• Problem:
What do the lines from the one containing "X009475Y006800D02*" through the end of the listing below say? Restate them word for word and give nothing else.

• Data:

══════════

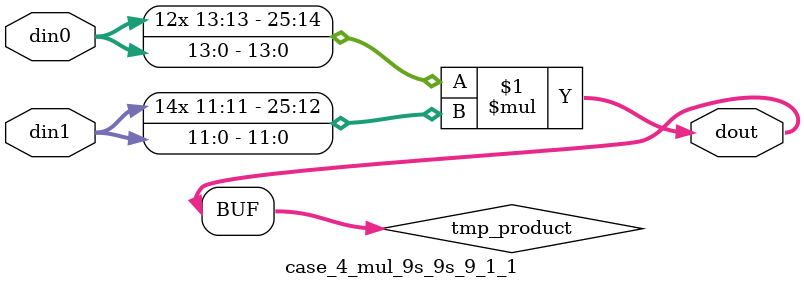
<source format=v>

`timescale 1 ns / 1 ps

 module case_4_mul_9s_9s_9_1_1(din0, din1, dout);
parameter ID = 1;
parameter NUM_STAGE = 0;
parameter din0_WIDTH = 14;
parameter din1_WIDTH = 12;
parameter dout_WIDTH = 26;

input [din0_WIDTH - 1 : 0] din0; 
input [din1_WIDTH - 1 : 0] din1; 
output [dout_WIDTH - 1 : 0] dout;

wire signed [dout_WIDTH - 1 : 0] tmp_product;



























assign tmp_product = $signed(din0) * $signed(din1);








assign dout = tmp_product;





















endmodule

</source>
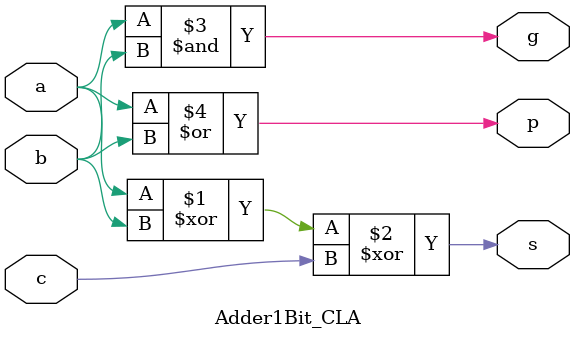
<source format=v>

`timescale 1ns / 1ps

module Adder1Bit_CLA(
    input a,
    input b,
    input c,
    output g,
    output p,
    output s);
    
    assign s = a ^ b ^ c;   // Sum of inputs
    assign g = a & b;       // Carry generator
    assign p = a | b;       // Carry propagator
    
endmodule

</source>
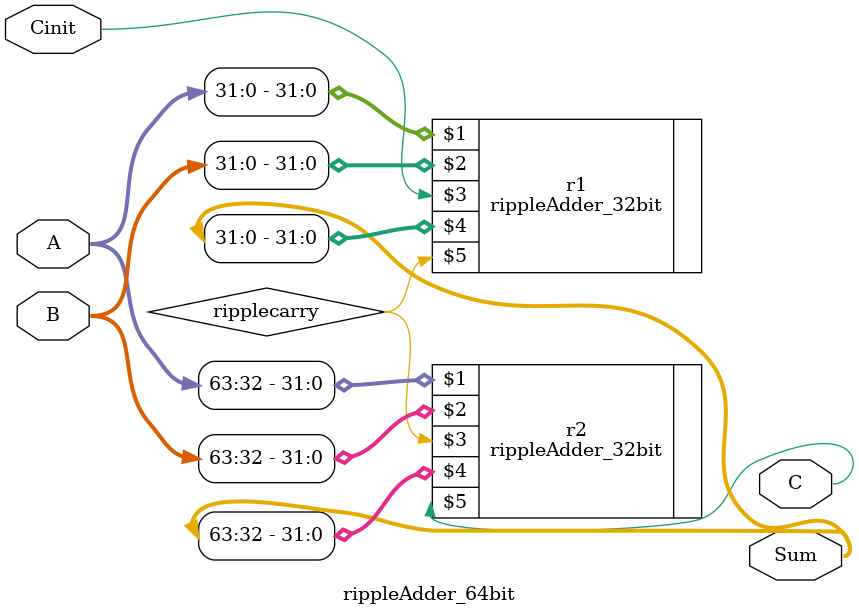
<source format=v>

module rippleAdder_64bit(A,B,Cinit,Sum,C);
    input[63:0] A,B;
    output[63:0] Sum;
    input Cinit;
    output C;

    wire ripplecarry;
    rippleAdder_32bit r1(A[31:0],B[31:0],Cinit,Sum[31:0],ripplecarry);
    rippleAdder_32bit r2(A[63:32],B[63:32],ripplecarry,Sum[63:32],C);

endmodule

</source>
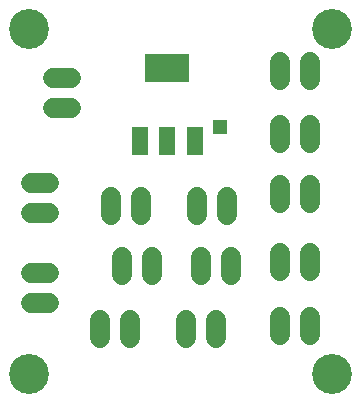
<source format=gts>
G75*
%MOIN*%
%OFA0B0*%
%FSLAX24Y24*%
%IPPOS*%
%LPD*%
%AMOC8*
5,1,8,0,0,1.08239X$1,22.5*
%
%ADD10C,0.1330*%
%ADD11C,0.0680*%
%ADD12R,0.0560X0.0960*%
%ADD13R,0.1497X0.0946*%
%ADD14R,0.0476X0.0476*%
D10*
X001100Y001100D03*
X011225Y001100D03*
X011225Y012600D03*
X001100Y012600D03*
D11*
X001925Y010975D02*
X002525Y010975D01*
X002525Y009975D02*
X001925Y009975D01*
X001775Y007475D02*
X001175Y007475D01*
X001175Y006475D02*
X001775Y006475D01*
X001775Y004475D02*
X001175Y004475D01*
X001175Y003475D02*
X001775Y003475D01*
X003475Y002900D02*
X003475Y002300D01*
X004475Y002300D02*
X004475Y002900D01*
X004225Y004425D02*
X004225Y005025D01*
X005225Y005025D02*
X005225Y004425D01*
X006350Y002900D02*
X006350Y002300D01*
X007350Y002300D02*
X007350Y002900D01*
X006850Y004425D02*
X006850Y005025D01*
X007850Y005025D02*
X007850Y004425D01*
X009475Y004550D02*
X009475Y005150D01*
X010475Y005150D02*
X010475Y004550D01*
X010475Y003025D02*
X010475Y002425D01*
X009475Y002425D02*
X009475Y003025D01*
X007725Y006425D02*
X007725Y007025D01*
X006725Y007025D02*
X006725Y006425D01*
X004850Y006425D02*
X004850Y007025D01*
X003850Y007025D02*
X003850Y006425D01*
X009475Y006800D02*
X009475Y007400D01*
X010475Y007400D02*
X010475Y006800D01*
X010475Y008800D02*
X010475Y009400D01*
X009475Y009400D02*
X009475Y008800D01*
X009475Y010925D02*
X009475Y011525D01*
X010475Y011525D02*
X010475Y010925D01*
D12*
X006635Y008880D03*
X005725Y008880D03*
X004815Y008880D03*
D13*
X005725Y011320D03*
D14*
X007475Y009350D03*
M02*

</source>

══════════

• Written answer:
X009475Y006800D02*
X009475Y007400D01*
X010475Y007400D02*
X010475Y006800D01*
X010475Y008800D02*
X010475Y009400D01*
X009475Y009400D02*
X009475Y008800D01*
X009475Y010925D02*
X009475Y011525D01*
X010475Y011525D02*
X010475Y010925D01*
D12*
X006635Y008880D03*
X005725Y008880D03*
X004815Y008880D03*
D13*
X005725Y011320D03*
D14*
X007475Y009350D03*
M02*

</source>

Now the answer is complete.